It is SILICONE hose and not rubber and the stuff costs me about $10/foot. Buy it or it will melt. Too bad you don't live nearby, I have lots of those leftover from other jobs.


----------



## Greenlawnracing (Oct 27, 2009)

Any place I can buy something similar? Like an autoparts store?

Any chance you want to ship me a piece? :laughing:


----------



## thehvacguy (Oct 30, 2009)

So pretty much the tube allows the heat from the vent to flow to a limit switch?


----------



## yuri (Nov 29, 2008)

If it is the right diameter and made from silicone it will work. The Lennox one is better because of the square shape/prevents kinky/kinking.LOL.:thumbup:

The tube goes to a pressure switch which proves the ventor fan is running by the vacuum the fan draws.


----------



## thehvacguy (Oct 30, 2009)

The pressure switch is normally open or normally closed?


----------



## yuri (Nov 29, 2008)

Open. Study this:http://tech.lennoxintl.com/PDFs/0006j.pdf.
Quiz later


----------



## Greenlawnracing (Oct 27, 2009)

Thumbs up to hvacpartsshop.com! I emailed them asking for a replacement tube....they only sold them in big packages for $20. Being the cheapest that I could find, I was going to order a pack and then found out they were local. When I went to pick it up, they simply gave me a few pieces since I didn't need an entire pack. Seemed like a great place to buy parts from!


----------



## cindy015 (Jan 20, 2011)

yuri said:


> Post the model and serial # of the furnace. I am a Lennox tech.


Hi,

I'm having problems with my lennox furnace. Air is flowing through the vents but no heat. And there's no light on . No code showing either.


----------



## cindy015 (Jan 20, 2011)

Does anyone know why a furnace's burner is not igniting? Could it be the humidifier with added to the house?


----------



## diyorpay (Sep 21, 2010)

Better to start a new thread but...

Besides checking flame sensor 'connection', try cleaning sensor by one of the burners with emery cloth, fine steel wool or sandpaper. 

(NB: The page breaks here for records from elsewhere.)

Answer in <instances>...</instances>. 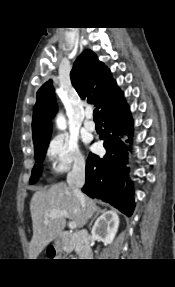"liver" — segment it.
<instances>
[{
  "label": "liver",
  "instance_id": "6515ba94",
  "mask_svg": "<svg viewBox=\"0 0 175 287\" xmlns=\"http://www.w3.org/2000/svg\"><path fill=\"white\" fill-rule=\"evenodd\" d=\"M86 206L83 208L70 186L58 183L46 191H37L32 196L30 211L33 225V237L29 244V257L36 259L41 251L63 231L66 217L51 218L52 210H65L68 218L82 228L88 220L98 212L96 202L85 197ZM48 222L45 223V220Z\"/></svg>",
  "mask_w": 175,
  "mask_h": 287
}]
</instances>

For expert techs post model # of unit

Tell what point you are at:

1. Combustion fan/induction fan/ventor fan comes on
2. Pressure hose jumps, air pressure switch closes
3. Ignitor glows 
4. Gas valve opens, burners light
5. Blower motor starts


----------



## xuzhang (Oct 27, 2011)

*Lennox furnace - no heat.*

It is fixed. Thanks.


----------